Overfitting: The model memorizes training data patterns (including noise) but fails on new data. Symptom: high train accuracy, much lower test accuracy.
Underfitting: The model is too simple to capture the real patterns. Symptom: both train and test accuracy are low.
Overfitting is like a student who memorizes every practice exam word-for-word but can't answer rephrased questions. Underfitting is like a student who only skimmed the textbook — they can't answer any questions well. The sweet spot is understanding the concepts behind the examples.
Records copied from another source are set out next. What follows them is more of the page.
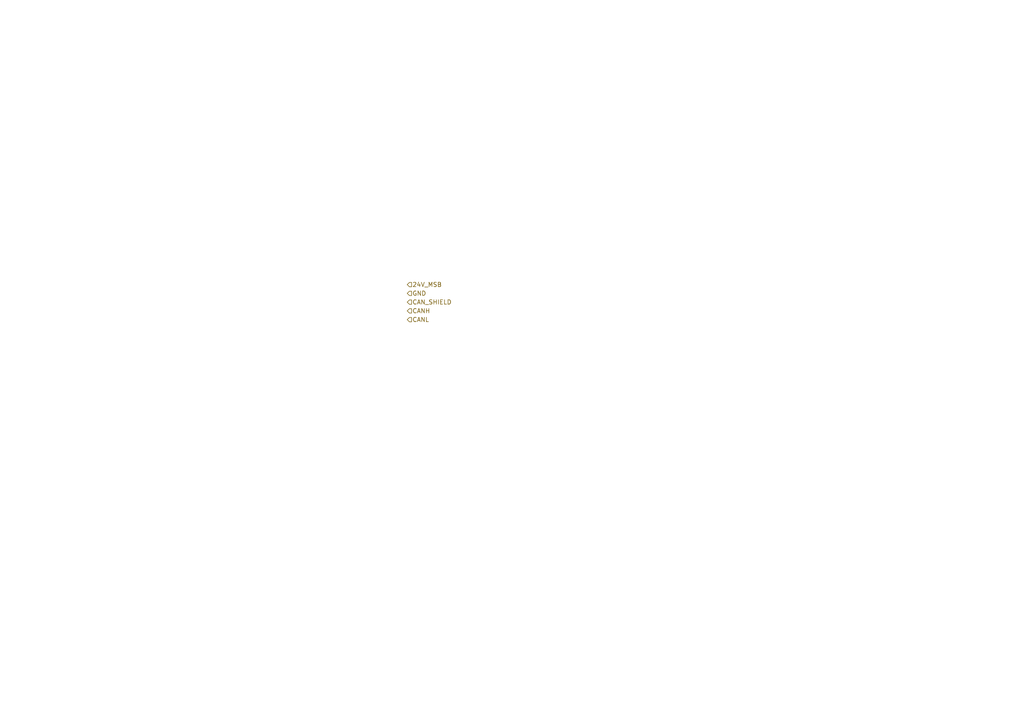
<source format=kicad_sch>
(kicad_sch (version 20230121) (generator eeschema)

  (uuid 0a0d342d-6257-407f-88d8-0aa67886cd55)

  (paper "A4")

  


  (hierarchical_label "GND" (shape input) (at 118.11 85.09 0) (fields_autoplaced)
    (effects (font (size 1.27 1.27)) (justify left))
    (uuid 6f01444b-02d7-445c-8c54-c198803b07e4)
  )
  (hierarchical_label "24V_MSB" (shape input) (at 118.11 82.55 0) (fields_autoplaced)
    (effects (font (size 1.27 1.27)) (justify left))
    (uuid 705a12a2-ea14-4817-93e3-be3ebc1e6f9b)
  )
  (hierarchical_label "CANH" (shape input) (at 118.11 90.17 0) (fields_autoplaced)
    (effects (font (size 1.27 1.27)) (justify left))
    (uuid 7e172477-1c2b-4e90-94da-ec1e2ce8c2c7)
  )
  (hierarchical_label "CANL" (shape input) (at 118.11 92.71 0) (fields_autoplaced)
    (effects (font (size 1.27 1.27)) (justify left))
    (uuid c017bf0b-7912-45e8-a2bb-bc440956ea59)
  )
  (hierarchical_label "CAN_SHIELD" (shape input) (at 118.11 87.63 0) (fields_autoplaced)
    (effects (font (size 1.27 1.27)) (justify left))
    (uuid ea41f8a0-1a95-4959-8e49-33dfed86d16e)
  )
)

</source>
Tools to fight overfitting: Dropout, BatchNorm, data augmentation, early stopping, weight decay, more training data, simpler model.
The v1→v2→v3 progression is a masterclass in the overfitting/accuracy tradeoff. v2's BatchNorm reduced the gap but v3's scheduler increased it — yet v3 was still the best model by test accuracy. The lesson: watch the absolute test metric, not just the gap.
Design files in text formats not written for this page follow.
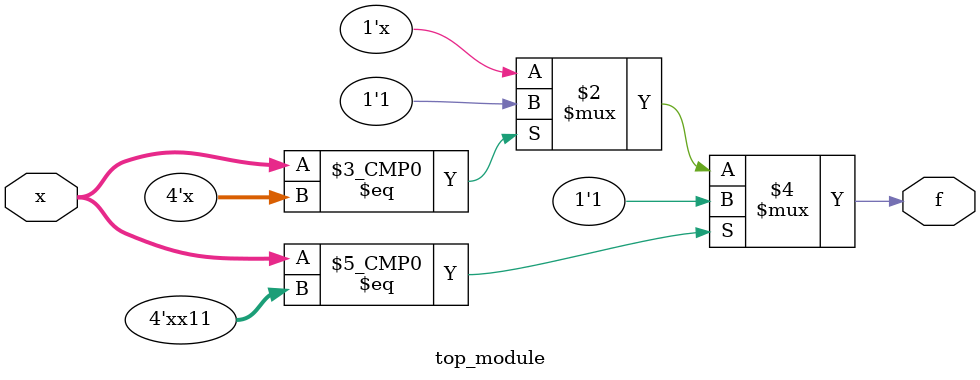
<source format=sv>
module top_module (
    input [4:1] x,
    output logic f
);

always_comb begin
    case (x)
        4'bxx11: f = 1;
        4'bxxxx: f = 1;
        default: f = 0;
    endcase
end

endmodule

</source>
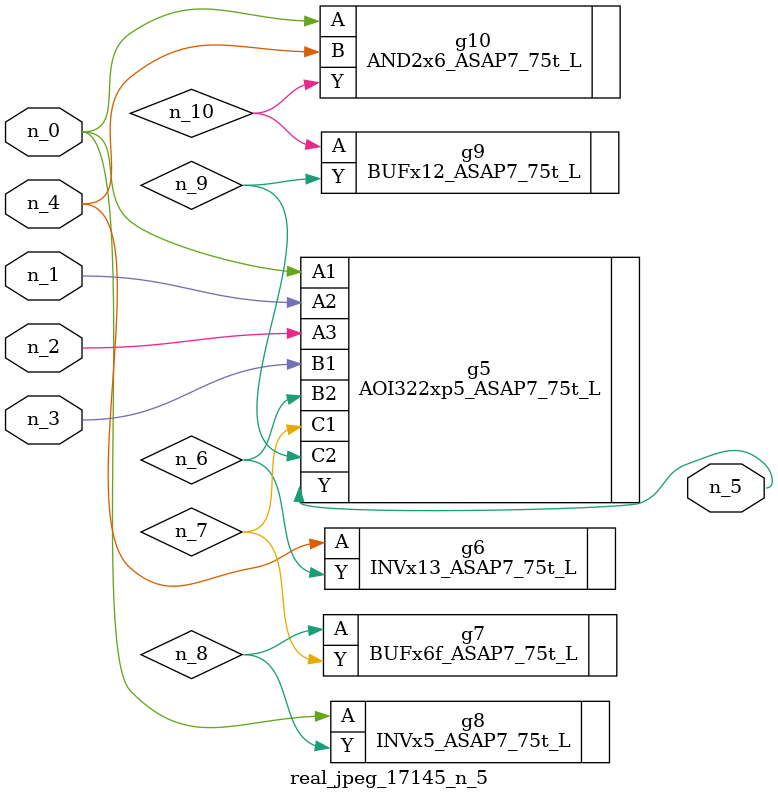
<source format=v>
module real_jpeg_17145_n_5 (n_4, n_0, n_1, n_2, n_3, n_5);

input n_4;
input n_0;
input n_1;
input n_2;
input n_3;

output n_5;

wire n_8;
wire n_6;
wire n_7;
wire n_10;
wire n_9;

AOI322xp5_ASAP7_75t_L g5 ( 
.A1(n_0),
.A2(n_1),
.A3(n_2),
.B1(n_3),
.B2(n_6),
.C1(n_7),
.C2(n_9),
.Y(n_5)
);

INVx5_ASAP7_75t_L g8 ( 
.A(n_0),
.Y(n_8)
);

AND2x6_ASAP7_75t_L g10 ( 
.A(n_0),
.B(n_4),
.Y(n_10)
);

INVx13_ASAP7_75t_L g6 ( 
.A(n_4),
.Y(n_6)
);

BUFx6f_ASAP7_75t_L g7 ( 
.A(n_8),
.Y(n_7)
);

BUFx12_ASAP7_75t_L g9 ( 
.A(n_10),
.Y(n_9)
);


endmodule
</source>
Data augmentation applies random transformations (flips, crops, rotations, color jitter) to training images on-the-fly. Each epoch, the model sees slightly different versions of the same images. This acts as a regularizer — the model can't memorize specific pixel patterns.
Imagine learning to recognize your friend's face. You've only seen 100 photos. Data augmentation is like seeing those same photos in different lighting, from slightly different angles, sometimes flipped — suddenly your 100 photos feel like 1,000, and you recognize them in any condition.
CIFAR-10 has only 50K training images of 32×32 pixels — much harder than MNIST. RandomHorizontalFlip and RandomCrop help the model generalize without needing more data. These same augmentations carry forward to every future project.
A shallow network (2-3 conv layers) can only learn low-to-mid-level features: edges, corners, simple textures. Distinguishing a cat from a dog requires high-level semantic features (ear shape, fur patterns, body posture) that need many more layers to build up.
Imagine describing the Mona Lisa. With 3 words, you might say "woman, dark, painting." With 30 words, you can describe her pose, expression, background. With 300 words, you capture subtleties. A 3-layer CNN is limited to "3-word descriptions" of images — enough for digits (simple shapes), not enough for cats vs dogs (complex objects).
This entire project exists to experience the ceiling. We tried every trick (BatchNorm, scheduling) and still couldn't break 81%. This makes the motivation for transfer learning visceral, not theoretical. You don't just read "deeper networks work better" — you prove it.
The ceiling is clear: ~81% on CIFAR-10 with a scratch CNN. The next project uses Transfer Learning (ResNet18) on a harder task (100 sports classes) to show how pretrained features shatter this ceiling: 91% with feature extraction alone, 96-98% with fine-tuning.